Espresso Blues im TiV Mit alten Theater-Bekannten über Torf schreiten

Saarbrücken · Das Hamburger Spielwerk gastierte im Theater im Viertel. Bei Fabrice Melquiots „Espressoblues“ sah das TiV ungewohnt aus.

 Léa Zehaf hatte den temperamentvollen Part im „Espressoblues“.

Léa Zehaf hatte den temperamentvollen Part im „Espressoblues“.

Foto: Nicole Burkhardt

Etwas muffig riecht es, als am Samstagabend die Besucher das Theater im Viertel (TiV) betreten. Ein ungewohntes Bild hat das Spielwerker-Kollektiv hier geschaffen. Eine Bahn aus Torfstücken durchzieht das Theater – wie ein Laufsteg. Zu beiden Seiten dieser ungewöhnlich langen Bühne sitzt das Publikum.

Es ist kein ganz gewöhnliches Gastspiel im TiV, sondern auch ein Wiedersehen, denn das Spielwerker-Duo Martin Haberstroh und Tom Streeb machte erste Theater-Erfahrungen in Saarbrücken, heute arbeiten beide immer noch im Fach, aber längst andernorts.
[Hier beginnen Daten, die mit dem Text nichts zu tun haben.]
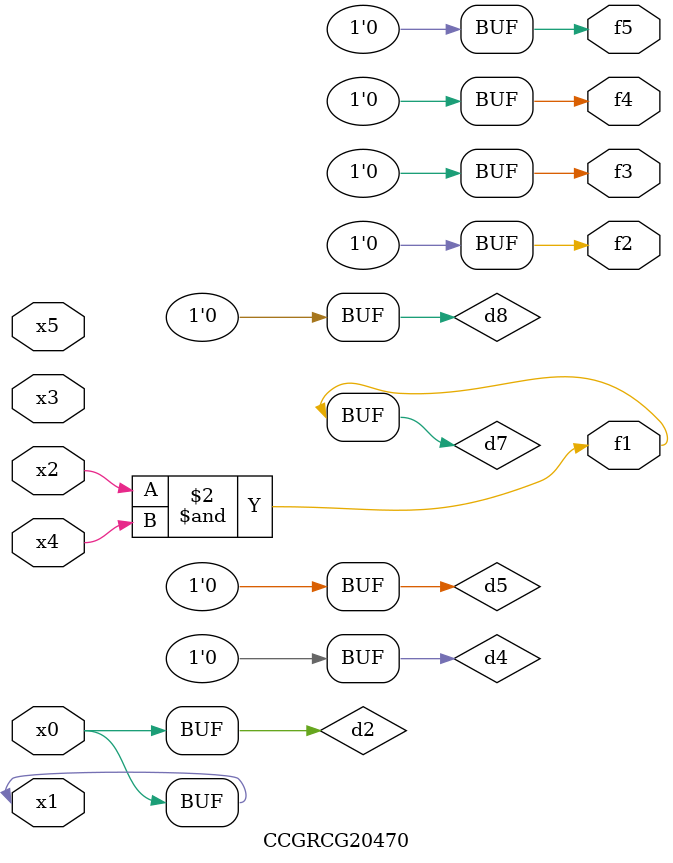
<source format=v>
module CCGRCG20470(
	input x0, x1, x2, x3, x4, x5,
	output f1, f2, f3, f4, f5
);

	wire d1, d2, d3, d4, d5, d6, d7, d8, d9;

	nand (d1, x1);
	buf (d2, x0, x1);
	nand (d3, x2, x4);
	and (d4, d1, d2);
	and (d5, d1, d2);
	nand (d6, d1, d3);
	not (d7, d3);
	xor (d8, d5);
	nor (d9, d5, d6);
	assign f1 = d7;
	assign f2 = d8;
	assign f3 = d8;
	assign f4 = d8;
	assign f5 = d8;
endmodule

</source>
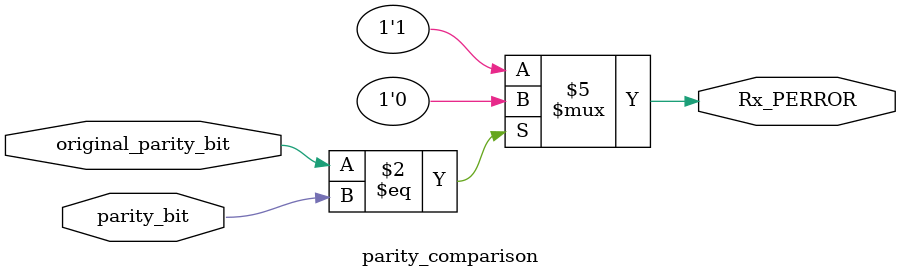
<source format=v>
`timescale 1ns/1ps
 
module parity_comparison(
  input original_parity_bit,
  input parity_bit,
  output reg Rx_PERROR = 0
);
  
  always @ (original_parity_bit or parity_bit)
  begin
    if (original_parity_bit == parity_bit)
    begin
      Rx_PERROR <= 0; // No error.
    end
    
    else Rx_PERROR <=1; // Something went wrong
  end
    
  
endmodule

</source>
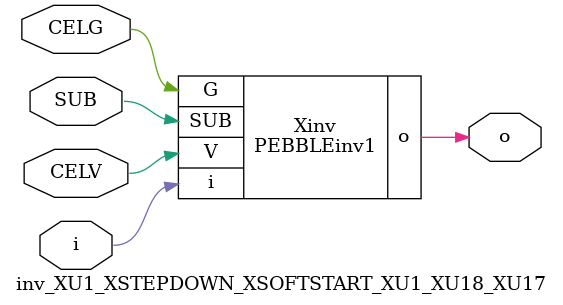
<source format=v>



module PEBBLEinv1 ( o, G, SUB, V, i );

  input V;
  input i;
  input G;
  output o;
  input SUB;
endmodule

//Celera Confidential Do Not Copy inv_XU1_XSTEPDOWN_XSOFTSTART_XU1_XU18_XU17
//Celera Confidential Symbol Generator
//5V Inverter
module inv_XU1_XSTEPDOWN_XSOFTSTART_XU1_XU18_XU17 (CELV,CELG,i,o,SUB);
input CELV;
input CELG;
input i;
input SUB;
output o;

//Celera Confidential Do Not Copy inv
PEBBLEinv1 Xinv(
.V (CELV),
.i (i),
.o (o),
.SUB (SUB),
.G (CELG)
);
//,diesize,PEBBLEinv1

//Celera Confidential Do Not Copy Module End
//Celera Schematic Generator
endmodule

</source>
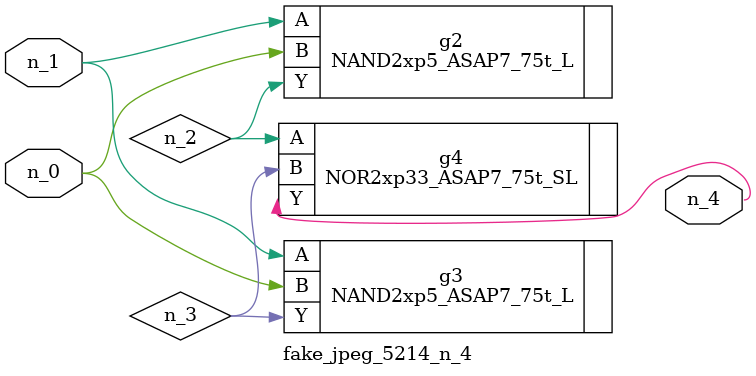
<source format=v>
module fake_jpeg_5214_n_4 (n_0, n_1, n_4);

input n_0;
input n_1;

output n_4;

wire n_2;
wire n_3;

NAND2xp5_ASAP7_75t_L g2 ( 
.A(n_1),
.B(n_0),
.Y(n_2)
);

NAND2xp5_ASAP7_75t_L g3 ( 
.A(n_1),
.B(n_0),
.Y(n_3)
);

NOR2xp33_ASAP7_75t_SL g4 ( 
.A(n_2),
.B(n_3),
.Y(n_4)
);


endmodule
</source>
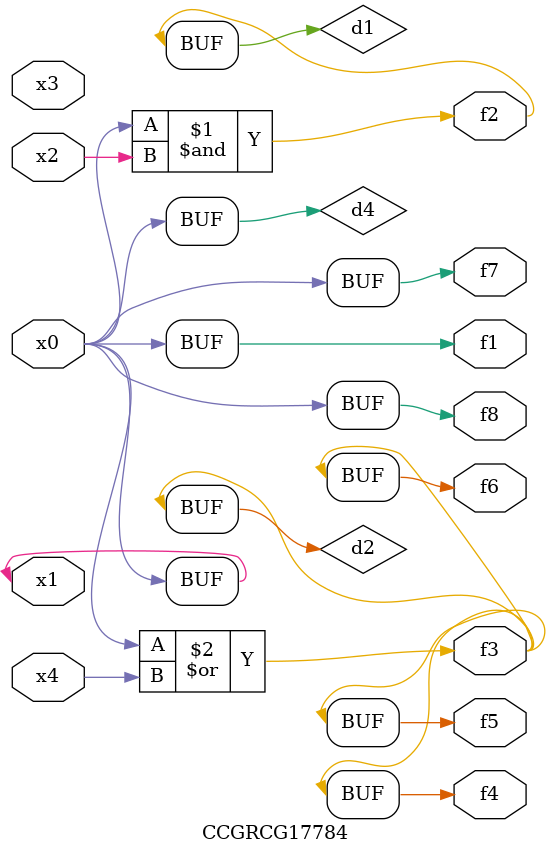
<source format=v>
module CCGRCG17784(
	input x0, x1, x2, x3, x4,
	output f1, f2, f3, f4, f5, f6, f7, f8
);

	wire d1, d2, d3, d4;

	and (d1, x0, x2);
	or (d2, x0, x4);
	nand (d3, x0, x2);
	buf (d4, x0, x1);
	assign f1 = d4;
	assign f2 = d1;
	assign f3 = d2;
	assign f4 = d2;
	assign f5 = d2;
	assign f6 = d2;
	assign f7 = d4;
	assign f8 = d4;
endmodule

</source>
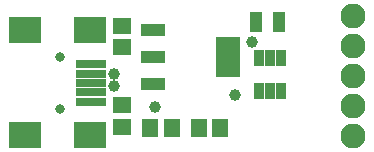
<source format=gts>
G04 Layer_Color=8388736*
%FSLAX23Y23*%
%MOIN*%
G70*
G01*
G75*
%ADD24R,0.032X0.053*%
%ADD25R,0.055X0.063*%
%ADD26R,0.063X0.055*%
%ADD27R,0.106X0.087*%
%ADD28R,0.099X0.028*%
%ADD29R,0.079X0.138*%
%ADD30R,0.079X0.043*%
%ADD31R,0.039X0.071*%
%ADD32C,0.083*%
%ADD33C,0.032*%
%ADD34C,0.039*%
D24*
X868Y331D02*
D03*
X906D02*
D03*
X943D02*
D03*
Y220D02*
D03*
X906D02*
D03*
X868D02*
D03*
D25*
X577Y98D02*
D03*
X506D02*
D03*
X740D02*
D03*
X669D02*
D03*
D26*
X413Y173D02*
D03*
Y102D02*
D03*
Y368D02*
D03*
Y439D02*
D03*
D27*
X304Y73D02*
D03*
Y423D02*
D03*
X88D02*
D03*
Y73D02*
D03*
D28*
X308Y185D02*
D03*
Y216D02*
D03*
Y248D02*
D03*
Y279D02*
D03*
Y311D02*
D03*
D29*
X766Y335D02*
D03*
D30*
X514Y244D02*
D03*
Y335D02*
D03*
Y425D02*
D03*
D31*
X935Y452D02*
D03*
X857D02*
D03*
D32*
X1181Y472D02*
D03*
Y372D02*
D03*
Y272D02*
D03*
Y172D02*
D03*
Y72D02*
D03*
D33*
X206Y335D02*
D03*
Y161D02*
D03*
D34*
X384Y279D02*
D03*
X522Y167D02*
D03*
X846Y384D02*
D03*
X787Y207D02*
D03*
X384Y236D02*
D03*
M02*

</source>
Nur eine Duschwanne, eine Gitarre und eben etliche Liter Torf, viel mehr nutzt Regisseur Martin Haberstroh nicht, um das Schauspielduo Ole Bechtold und Léa Zehaf in Fabrice Melquiots Stück „Espressoblues“ in Szene zu setzen: Cyril, ein Nachtwächter ist auf der Suche nach seiner Liebe. Seine verträumte Art, die Gedankensprünge zwischen Traum und Realität, Bechtold hat diese Rolle vollkommen verinnerlicht. Léa Zehaf übernimmt den energiegeladenen Part in der Beziehung. Zuckersüß, schüchtern bis hin zu aufdringlich sexy wandelt sich ihr Charakter im Laufe des Stückes: Den Übergang von verliebten zu wahnsinnigen Blicken schafft sie grenzenlos und ist hier genauso wandlungsfähig wie in ihrer Körpersprache.

Das Stück wird in deutscher und französischer Sprache gespielt, und die Abwechslung zwischen den Klängen unterstreicht den Dialog der beiden. Bis ins Detail geplant und doch dezent und nicht überladen erklingen Sounds aus Wassertropfen und experimentellen Klängen.

Durch die vertikale Position der Bühne zeigt sich dem Zuschauer eine ungewöhnliche Sicht auf die Arbeit der Techniker im Hintergrund, als wäre man selbst Teil der  Produktion. An anderen Stellen wiederum vergisst man ganz die Fiktion des Theaters und verliert sich im Stück. Martin Haberstroh und Tom Streeb sind ein eingespieltes Team. Was vor Jahren mit der Gründung der spanischsprachigen Theatergruppe „Los Mutantes“ und des Theaterfestivals „Grafiti“ in Saarbrücken begann, führte zu eigenen Produktionen und und mit den Spielwerkern weit weg vom Saarland bis nach Hamburg. Aber die Freundschaft und die gemeinsame Theaterarbeit funktionieren auch über die weite Entfernung der Wohnorte der beiden (demnächst gar von Griechenland nach Berlin).

Das „Grafiti“-Festival geht unterdessen im Mai sogar in seine zehnte Jubiläumsausgabe in Saarbrücken und bringt wieder Theatermacherinnen und -macher aus der ganzen Welt zusammen.